### [What is being asked]
Reproduce every line of the records below, keeping each character, line break, and line order unchanged.

### [Information]
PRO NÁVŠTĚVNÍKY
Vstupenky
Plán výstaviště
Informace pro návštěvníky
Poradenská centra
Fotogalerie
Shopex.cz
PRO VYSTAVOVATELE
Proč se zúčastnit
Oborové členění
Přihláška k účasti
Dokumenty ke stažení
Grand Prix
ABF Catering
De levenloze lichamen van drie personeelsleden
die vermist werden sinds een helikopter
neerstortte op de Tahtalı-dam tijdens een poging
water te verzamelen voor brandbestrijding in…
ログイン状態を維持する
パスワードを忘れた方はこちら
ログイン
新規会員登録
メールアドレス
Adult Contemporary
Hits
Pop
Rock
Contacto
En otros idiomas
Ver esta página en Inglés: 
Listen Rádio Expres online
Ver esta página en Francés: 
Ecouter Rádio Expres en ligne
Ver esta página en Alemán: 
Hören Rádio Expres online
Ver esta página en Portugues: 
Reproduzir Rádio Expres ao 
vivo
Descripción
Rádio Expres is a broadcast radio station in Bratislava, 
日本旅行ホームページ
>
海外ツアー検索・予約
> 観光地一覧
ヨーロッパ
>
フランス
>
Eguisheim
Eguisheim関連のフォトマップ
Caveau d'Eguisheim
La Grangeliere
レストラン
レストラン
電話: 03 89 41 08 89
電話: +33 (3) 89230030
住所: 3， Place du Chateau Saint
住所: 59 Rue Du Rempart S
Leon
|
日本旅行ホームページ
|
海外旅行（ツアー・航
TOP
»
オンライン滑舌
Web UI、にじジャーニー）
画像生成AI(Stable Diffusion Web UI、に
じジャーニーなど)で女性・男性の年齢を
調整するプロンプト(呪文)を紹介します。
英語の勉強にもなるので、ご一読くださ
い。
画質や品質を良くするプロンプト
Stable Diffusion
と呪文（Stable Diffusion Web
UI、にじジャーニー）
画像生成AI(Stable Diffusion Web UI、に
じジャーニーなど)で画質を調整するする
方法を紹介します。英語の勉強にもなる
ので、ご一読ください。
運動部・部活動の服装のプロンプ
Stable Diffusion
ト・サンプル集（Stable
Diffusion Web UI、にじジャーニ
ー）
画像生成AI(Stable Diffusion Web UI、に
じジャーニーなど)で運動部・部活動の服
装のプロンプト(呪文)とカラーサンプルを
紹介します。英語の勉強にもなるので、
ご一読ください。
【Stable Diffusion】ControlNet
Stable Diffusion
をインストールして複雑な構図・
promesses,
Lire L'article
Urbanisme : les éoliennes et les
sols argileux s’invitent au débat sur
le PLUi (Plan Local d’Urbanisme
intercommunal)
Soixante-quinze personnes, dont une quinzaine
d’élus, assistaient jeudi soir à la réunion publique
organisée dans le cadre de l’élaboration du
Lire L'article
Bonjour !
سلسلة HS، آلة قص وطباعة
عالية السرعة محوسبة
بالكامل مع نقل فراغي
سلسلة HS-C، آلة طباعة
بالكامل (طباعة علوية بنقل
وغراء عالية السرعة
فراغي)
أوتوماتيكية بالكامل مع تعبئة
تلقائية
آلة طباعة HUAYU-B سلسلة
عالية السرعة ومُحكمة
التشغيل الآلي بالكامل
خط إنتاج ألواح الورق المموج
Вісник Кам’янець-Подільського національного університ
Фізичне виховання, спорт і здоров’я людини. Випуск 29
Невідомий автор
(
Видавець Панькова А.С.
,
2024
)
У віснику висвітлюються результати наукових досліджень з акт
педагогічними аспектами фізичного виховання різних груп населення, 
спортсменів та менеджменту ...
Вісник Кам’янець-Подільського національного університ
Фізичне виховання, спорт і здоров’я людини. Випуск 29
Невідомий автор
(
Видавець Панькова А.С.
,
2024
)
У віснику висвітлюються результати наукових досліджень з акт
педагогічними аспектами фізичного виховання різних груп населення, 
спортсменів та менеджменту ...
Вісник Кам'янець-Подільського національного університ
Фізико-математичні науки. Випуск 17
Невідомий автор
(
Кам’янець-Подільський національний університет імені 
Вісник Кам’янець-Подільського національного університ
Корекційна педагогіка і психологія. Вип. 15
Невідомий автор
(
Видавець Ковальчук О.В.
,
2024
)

### [Solved exercise]
PRO NÁVŠTĚVNÍKY
Vstupenky
Plán výstaviště
Informace pro návštěvníky
Poradenská centra
Fotogalerie
Shopex.cz
PRO VYSTAVOVATELE
Proč se zúčastnit
Oborové členění
Přihláška k účasti
Dokumenty ke stažení
Grand Prix
ABF Catering
De levenloze lichamen van drie personeelsleden
die vermist werden sinds een helikopter
neerstortte op de Tahtalı-dam tijdens een poging
water te verzamelen voor brandbestrijding in…
ログイン状態を維持する
パスワードを忘れた方はこちら
ログイン
新規会員登録
メールアドレス
Adult Contemporary
Hits
Pop
Rock
Contacto
En otros idiomas
Ver esta página en Inglés: 
Listen Rádio Expres online
Ver esta página en Francés: 
Ecouter Rádio Expres en ligne
Ver esta página en Alemán: 
Hören Rádio Expres online
Ver esta página en Portugues: 
Reproduzir Rádio Expres ao 
vivo
Descripción
Rádio Expres is a broadcast radio station in Bratislava, 
日本旅行ホームページ
>
海外ツアー検索・予約
> 観光地一覧
ヨーロッパ
>
フランス
>
Eguisheim
Eguisheim関連のフォトマップ
Caveau d'Eguisheim
La Grangeliere
レストラン
レストラン
電話: 03 89 41 08 89
電話: +33 (3) 89230030
住所: 3， Place du Chateau Saint
住所: 59 Rue Du Rempart S
Leon
|
日本旅行ホームページ
|
海外旅行（ツアー・航
TOP
»
オンライン滑舌
Web UI、にじジャーニー）
画像生成AI(Stable Diffusion Web UI、に
じジャーニーなど)で女性・男性の年齢を
調整するプロンプト(呪文)を紹介します。
英語の勉強にもなるので、ご一読くださ
い。
画質や品質を良くするプロンプト
Stable Diffusion
と呪文（Stable Diffusion Web
UI、にじジャーニー）
画像生成AI(Stable Diffusion Web UI、に
じジャーニーなど)で画質を調整するする
方法を紹介します。英語の勉強にもなる
ので、ご一読ください。
運動部・部活動の服装のプロンプ
Stable Diffusion
ト・サンプル集（Stable
Diffusion Web UI、にじジャーニ
ー）
画像生成AI(Stable Diffusion Web UI、に
じジャーニーなど)で運動部・部活動の服
装のプロンプト(呪文)とカラーサンプルを
紹介します。英語の勉強にもなるので、
ご一読ください。
【Stable Diffusion】ControlNet
Stable Diffusion
をインストールして複雑な構図・
promesses,
Lire L'article
Urbanisme : les éoliennes et les
sols argileux s’invitent au débat sur
le PLUi (Plan Local d’Urbanisme
intercommunal)
Soixante-quinze personnes, dont une quinzaine
d’élus, assistaient jeudi soir à la réunion publique
organisée dans le cadre de l’élaboration du
Lire L'article
Bonjour !
سلسلة HS، آلة قص وطباعة
عالية السرعة محوسبة
بالكامل مع نقل فراغي
سلسلة HS-C، آلة طباعة
بالكامل (طباعة علوية بنقل
وغراء عالية السرعة
فراغي)
أوتوماتيكية بالكامل مع تعبئة
تلقائية
آلة طباعة HUAYU-B سلسلة
عالية السرعة ومُحكمة
التشغيل الآلي بالكامل
خط إنتاج ألواح الورق المموج
Вісник Кам’янець-Подільського національного університ
Фізичне виховання, спорт і здоров’я людини. Випуск 29
Невідомий автор
(
Видавець Панькова А.С.
,
2024
)
У віснику висвітлюються результати наукових досліджень з акт
педагогічними аспектами фізичного виховання різних груп населення, 
спортсменів та менеджменту ...
Вісник Кам’янець-Подільського національного університ
Фізичне виховання, спорт і здоров’я людини. Випуск 29
Невідомий автор
(
Видавець Панькова А.С.
,
2024
)
У віснику висвітлюються результати наукових досліджень з акт
педагогічними аспектами фізичного виховання різних груп населення, 
спортсменів та менеджменту ...
Вісник Кам'янець-Подільського національного університ
Фізико-математичні науки. Випуск 17
Невідомий автор
(
Кам’янець-Подільський національний університет імені 
Вісник Кам’янець-Подільського національного університ
Корекційна педагогіка і психологія. Вип. 15
Невідомий автор
(
Видавець Ковальчук О.В.
,
2024
)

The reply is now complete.